Ceci n’est qu’un mot en courant pour vous mettre sur vos gardes. À demain des épreuves. J’insiste toujours pour le retour aux deux volumes, et plus que jamais. Nous ne pouvons éviter le morcellement, n’y ajoutons, pas le délaiement.

Je vous serre très cordialement la main.

V. H[1].


À Albert Lacroix.


Mercredi 12 février [1862].

Je vous félicite, vous et votre honorable associé, du retour aux deux volumes. L’obstacle au succès disparaît. C’était une idée funeste que ces trois volumes, vous l’aviez couvée bien malgré moi, mais votre excellent bon sens vous fait revenir à la vérité, et je vous félicite. Rien n’était fait encore ; quant au papier épais, d’abord faites votre mea culpa, c’est votre faute ; ensuite réjouissez-vous, vous vous en tirez à bon marché. Je continue de croire de plus en plus aux cinq parties, elles se dessinent très distinctement. N’appelez pourtant pas cela une promesse, ce ne peut être un engagement, mais vous connaissez mon absolue bonne volonté, et je crois être sûr qu’il y aura cinq parties.

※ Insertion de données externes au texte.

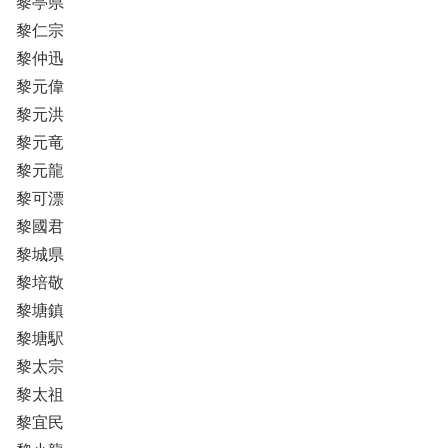
黎亭県
黎仁宗
黎仲迅
黎元偉
黎元洪
黎元竜
黎元龍
黎可漂
黎國君
黎城県
黎培敬
黎塘鎮
黎塘駅
黎太宗
黎太祖
黎宜民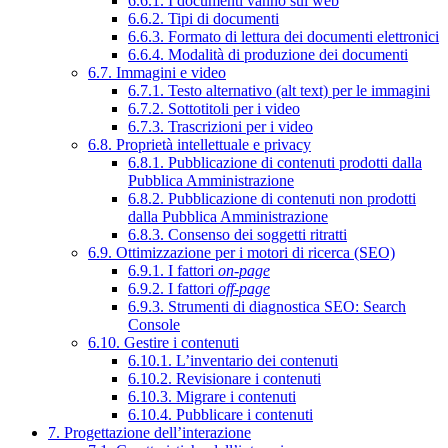
6.6.1. I documenti vanno sul web
6.6.2. Tipi di documenti
6.6.3. Formato di lettura dei documenti elettronici
6.6.4. Modalità di produzione dei documenti
6.7. Immagini e video
6.7.1. Testo alternativo (alt text) per le immagini
6.7.2. Sottotitoli per i video
6.7.3. Trascrizioni per i video
6.8. Proprietà intellettuale e privacy
6.8.1. Pubblicazione di contenuti prodotti dalla
Pubblica Amministrazione
6.8.2. Pubblicazione di contenuti non prodotti
dalla Pubblica Amministrazione
6.8.3. Consenso dei soggetti ritratti
6.9. Ottimizzazione per i motori di ricerca (SEO)
6.9.1. I fattori
on-page
6.9.2. I fattori
off-page
6.9.3. Strumenti di diagnostica SEO: Search
Console
6.10. Gestire i contenuti
6.10.1. L’inventario dei contenuti
6.10.2. Revisionare i contenuti
6.10.3. Migrare i contenuti
6.10.4. Pubblicare i contenuti
7. Progettazione dell’interazione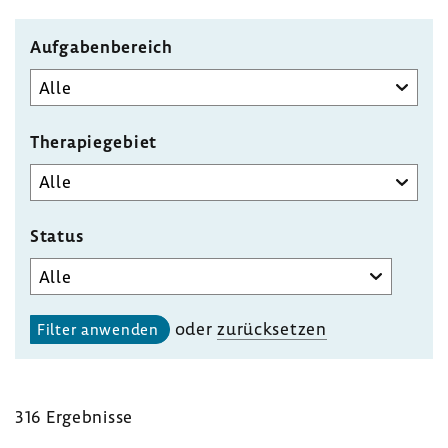
Aufgabenbereich
Therapiegebiet
Status
oder
zurück­setzen
316 Ergeb­nisse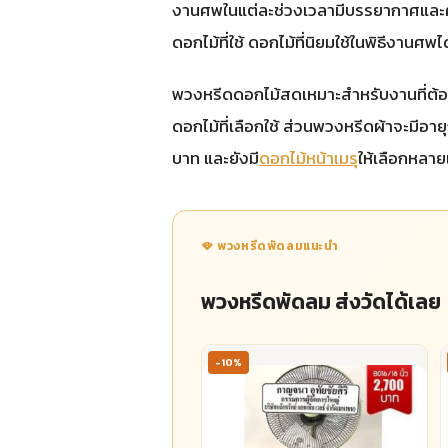
งานศพในแต่ละช่วงเวลามีบรรยากาศและคว
ดอกไม้ที่ใช้ ดอกไม้ที่นิยมใช้ในพิธีงา
พวงหรีดดอกไม้สดเหมาะสำหรับงานที่ต้อ
ดอกไม้ที่เลือกใช้ ส่วนพวงหรีดผ้าจะมีอา
บาท และยังมี
ดอกไม้หน้าเมรุ
ให้เลือกหล
🪭 พวงหรีดพัดลมแนะนำ
พวงหรีดพัดลม ส่งวัดได้เลย
-10%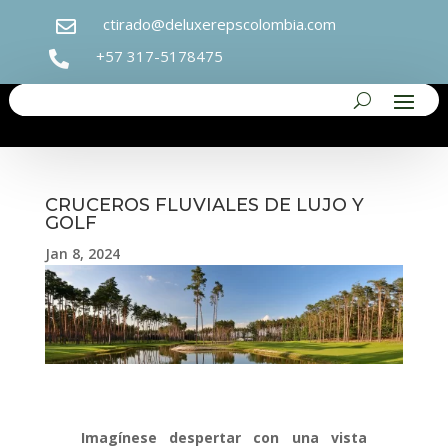
ctirado@deluxerepscolombia.com

+57 317-5178475

CRUCEROS FLUVIALES DE LUJO Y
GOLF
Jan 8, 2024
Imagínese despertar con una vista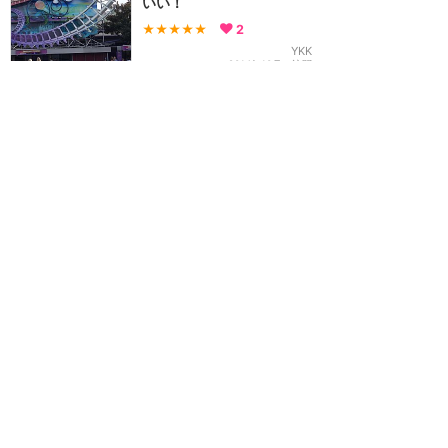
いい！
★★★★★
2
YKK
2014年10月に訪問
訪問日順でもっと読む
ディズニーランド・パリ
攻略ガイド
新着クチコミ
基礎知識
個人手配マニュアル
ホテル選び
キャラダイ予約
最新スポット
ディズニーランド・パリ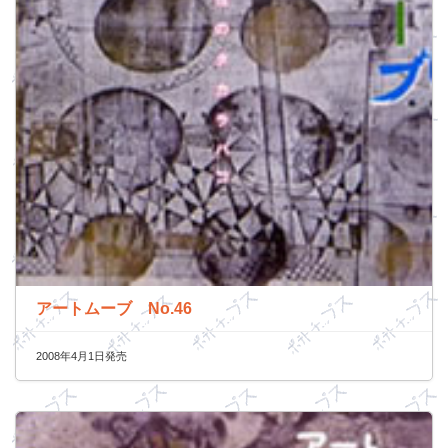
アートムーブ No.46
2008年4月1日発売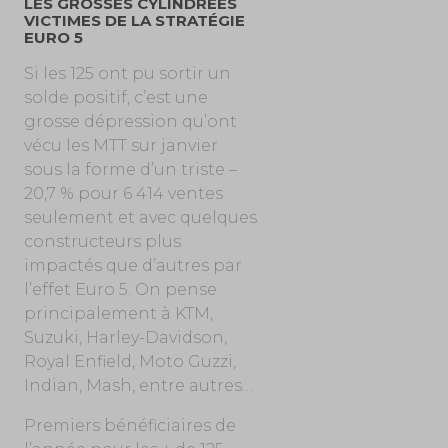
LES GROSSES CYLINDRÉES
VICTIMES DE LA STRATÉGIE
EURO 5
Si les 125 ont pu sortir un
solde positif, c’est une
grosse dépression qu’ont
vécu les MTT sur janvier
sous la forme d’un triste –
20,7 % pour 6 414 ventes
seulement et avec quelques
constructeurs plus
impactés que d’autres par
l’effet Euro 5. On pense
principalement à KTM,
Suzuki, Harley-Davidson,
Royal Enfield, Moto Guzzi,
Indian, Mash, entre autres…
Premiers bénéficiaires de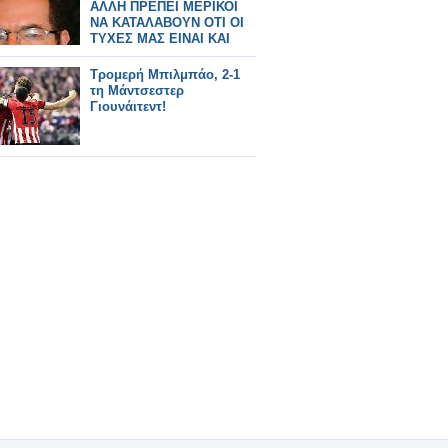
ΑΛΛΗ ΠΡΕΠΕΙ ΜΕΡΙΚΟΙ
ΝΑ ΚΑΤΑΛΑΒΟΥΝ ΟΤΙ ΟΙ
ΤΥΧΕΣ ΜΑΣ ΕΙΝΑΙ ΚΑΙ
ΣΤΟ ΔΙΚΟ ΜΑΣ ΧΕΡΙ.
Τρομερή Μπιλμπάο, 2-1
τη Μάντσεστερ
Γιουνάιτεντ!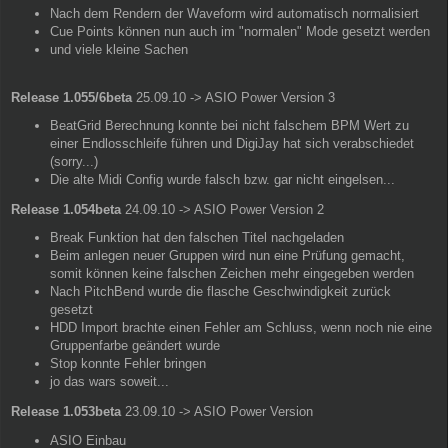
Nach dem Rendern der Waveform wird automatisch normalisiert
Cue Points können nun auch im "normalen" Mode gesetzt werden
und viele kleine Sachen
Release 1.055/6beta
25.09.10 -> ASIO Power Version 3
BeatGrid Berechnung konnte bei nicht falschem BPM Wert zu
einer Endlosschleife führen und DigiJay hat sich verabschiedet
(sorry...)
Die alte Midi Config wurde falsch bzw. gar nicht eingelsen...
Release 1.054beta
24.09.10 -> ASIO Power Version 2
Break Funktion hat den falschen Titel nachgeladen
Beim anlegen neuer Gruppen wird nun eine Prüfung gemacht,
somit können keine falschen Zeichen mehr eingegeben werden
Nach PitchBend wurde die flasche Geschwindigkeit zurück
gesetzt
HDD Import brachte einen Fehler am Schluss, wenn noch nie eine
Gruppenfarbe geändert wurde
Stop konnte Fehler bringen
jo das wars soweit...
Release 1.053beta
23.09.10 -> ASIO Power Version
ASIO Einbau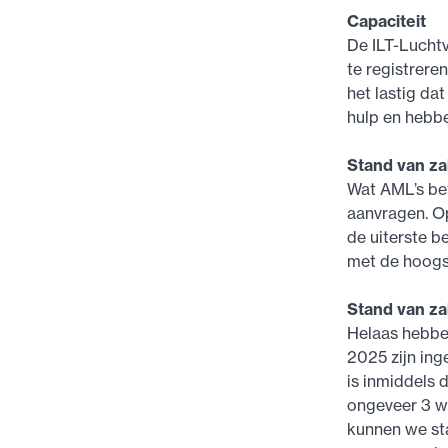
Capaciteit
De ILT-Luchtv
te registrere
het lastig da
hulp en hebbe
Stand van z
Wat AML’s bet
aanvragen. Op
de uiterste b
met de hoogst
Stand van z
Helaas hebben
2025 zijn ing
is inmiddels 
ongeveer 3 w
kunnen we st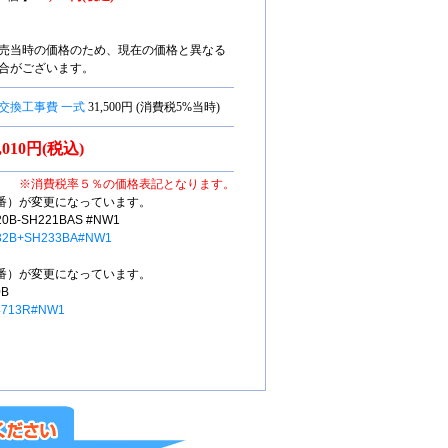
売当時の価格のため、現在の価格と異なる
合がございます。
交換工事費 一式
31,500円 (消費税5%当時)
7,010円(税込)
※消費税率５％の価格表記となります。
番）が変更になっています。
-SH221BAS #NW1
32B+SH233BA#NW1
番）が変更になっています。
B
4713R#NW1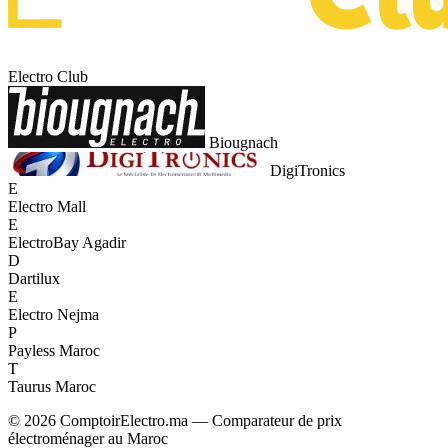
Electro Club
Biougnach
DigiTronics
E
Electro Mall
E
ElectroBay Agadir
D
Dartilux
E
Electro Nejma
P
Payless Maroc
T
Taurus Maroc
© 2026 ComptoirElectro.ma — Comparateur de prix
électroménager au Maroc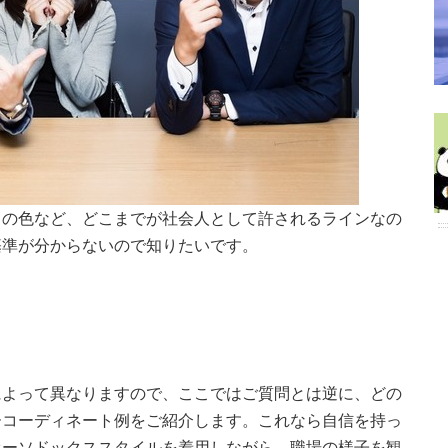
イの色など、どこまでが社会人として許されるラインなの
基準が分からないので知りたいです。
によって異なりますので、ここではご質問とは逆に、どの
ーコーディネート例をご紹介します。これなら自信を持っ
オーソドックススタイルを着用しながら、職場の様子を観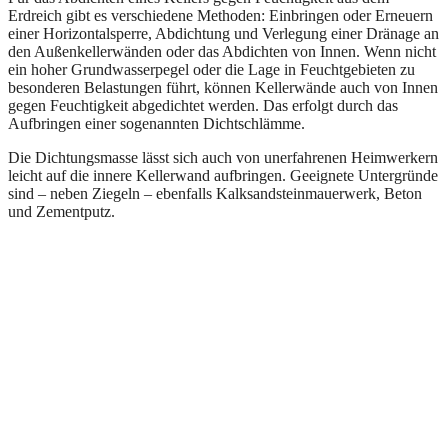
Erdreich gibt es verschiedene Methoden: Einbringen oder Erneuern
einer Horizontalsperre, Abdichtung und Verlegung einer Dränage an
den Außenkellerwänden oder das Abdichten von Innen. Wenn nicht
ein hoher Grundwasserpegel oder die Lage in Feuchtgebieten zu
besonderen Belastungen führt, können Kellerwände auch von Innen
gegen Feuchtigkeit abgedichtet werden. Das erfolgt durch das
Aufbringen einer sogenannten Dichtschlämme.
Die Dichtungsmasse lässt sich auch von unerfahrenen Heimwerkern
leicht auf die innere Kellerwand aufbringen. Geeignete Untergründe
sind – neben Ziegeln – ebenfalls Kalksandsteinmauerwerk, Beton
und Zementputz.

Maintenant, c’est à vous, cher monsieur Lacroix, que je m’adresse spécialement.

Tu quoque ! vous aussi, vous-même, noble et rare esprit, vous voyez la

  1. Publiée en partie dans Les Misérables. Historique. Édition de l’Imprimerie Nationale. — Correspondance relative aux Misérables. — Bibliothèque Nationale.